▶ **Recorded data**
━━━━━━━━━━━━━━━━━━━━

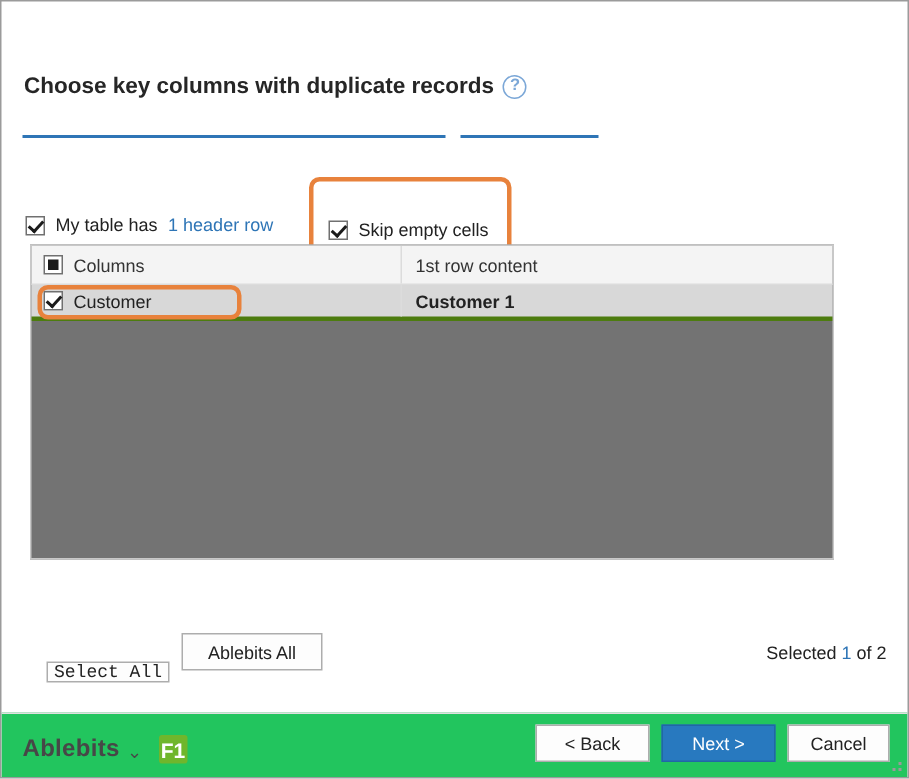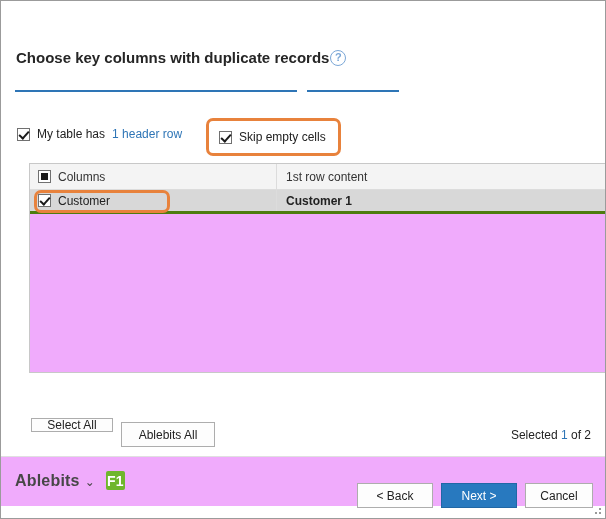"Choose key columns with duplicate" .heading { gap: 1px -> 6px }
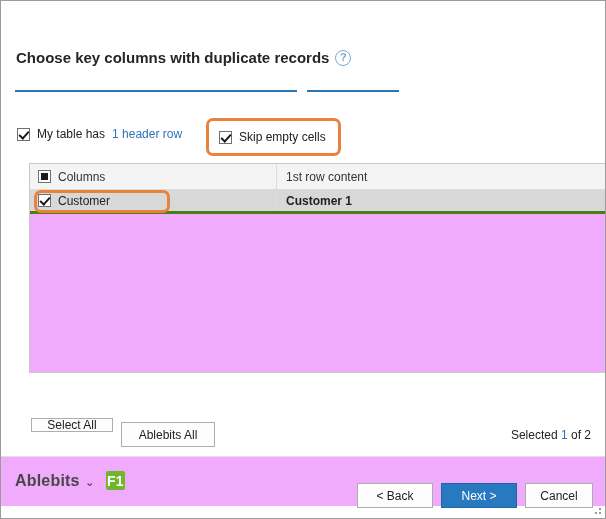"My table has" .cb-line { margin-top: none -> 16px }
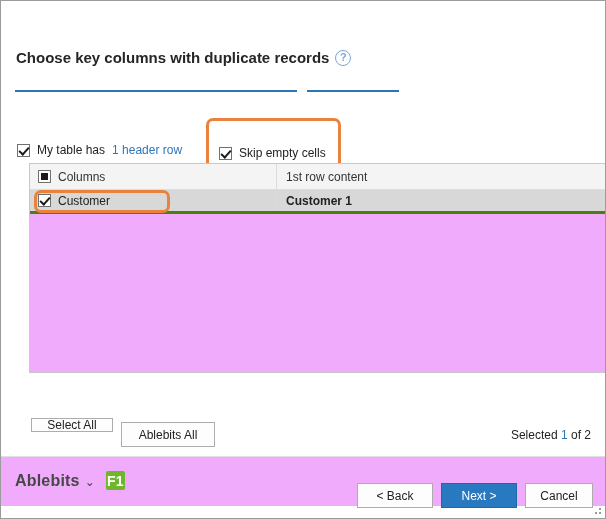"Columns" .grid { background: #f0abfc -> #737373; left: 28px -> 19px; width: 578px -> 536px }
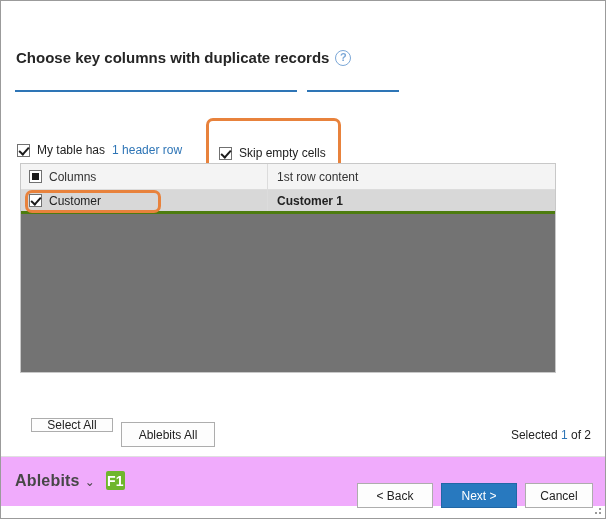"Select All" .sel-all { font-family: none -> Liberation Mono, monospace; top: 417px -> 440px }
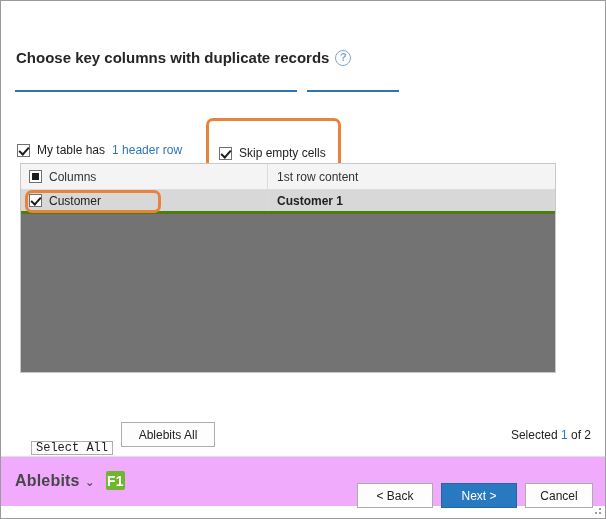"Ablebits" .footer { background: #f0abfc -> #22c55e; bottom: 12px -> 0; height: 50px -> 43px }
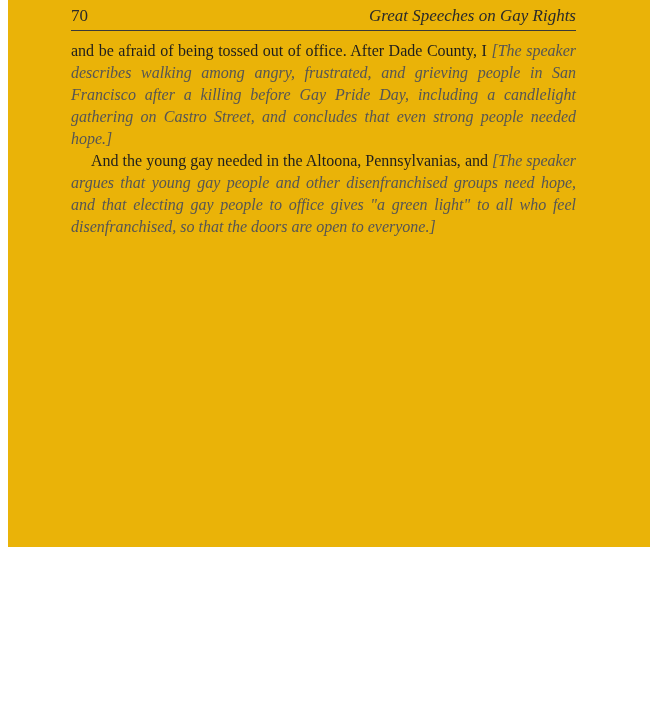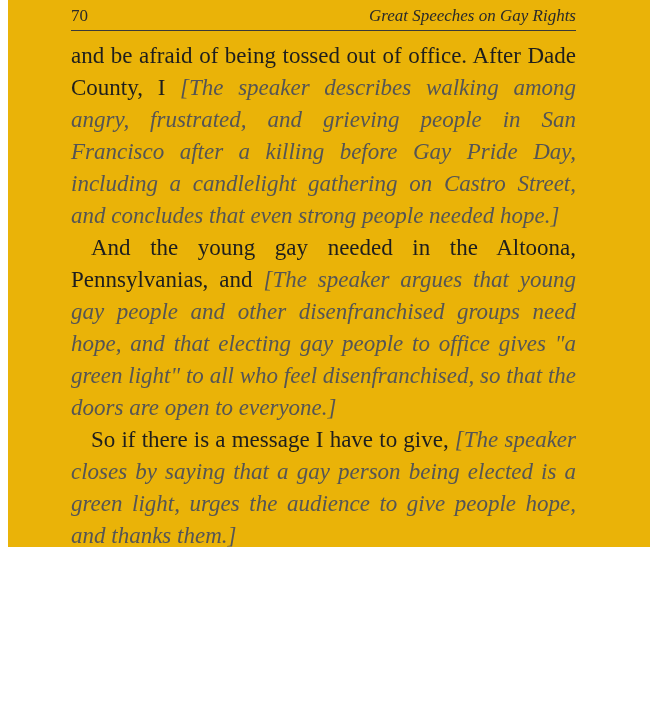"and be afraid of being" .body-text { font-size: 23px -> 16px; line-height: 32px -> 22px }
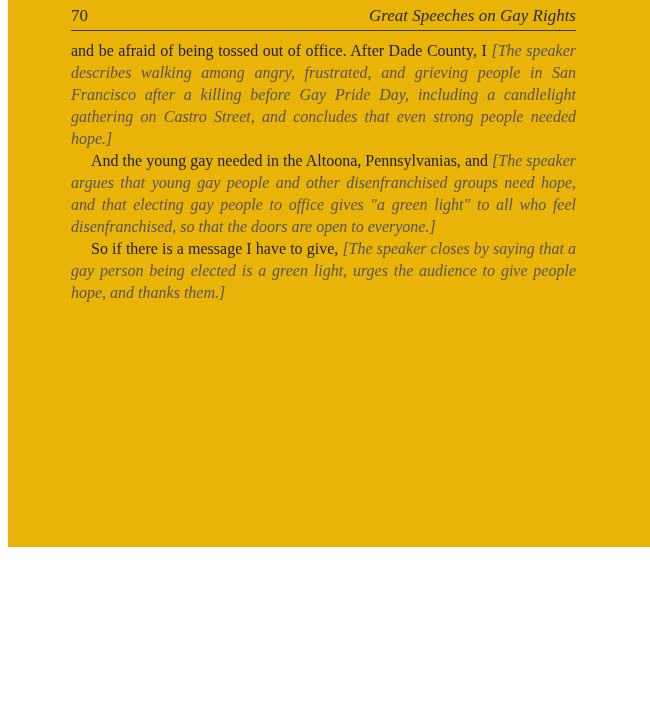"So if there is a" p.para { html: <p> <span>So if there is a message I have to give,</span> <span>[The speaker closes by saying that a gay person being elected is a green light, urges the audience to give people hope, and thanks them.]</span> </p> -> none }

━━━━━━━━━━━━━━━━━━━━

▶ **Exercise goal**
Could you reproduce exactly, and only, the lines from the start of the records through the line containing "be afraid of", leaving out the pictures?

▶ **Finished exercise**
"Choose key columns with duplicate" .heading { gap: 1px -> 6px }
"My table has" .cb-line { margin-top: none -> 16px }
"Columns" .grid { background: #f0abfc -> #737373; left: 28px -> 19px; width: 578px -> 536px }
"Select All" .sel-all { font-family: none -> Liberation Mono, monospace; top: 417px -> 440px }
"Ablebits" .footer { background: #f0abfc -> #22c55e; bottom: 12px -> 0; height: 50px -> 43px }
"and be afraid of being" .body-text { font-size: 23px -> 16px; line-height: 32px -> 22px }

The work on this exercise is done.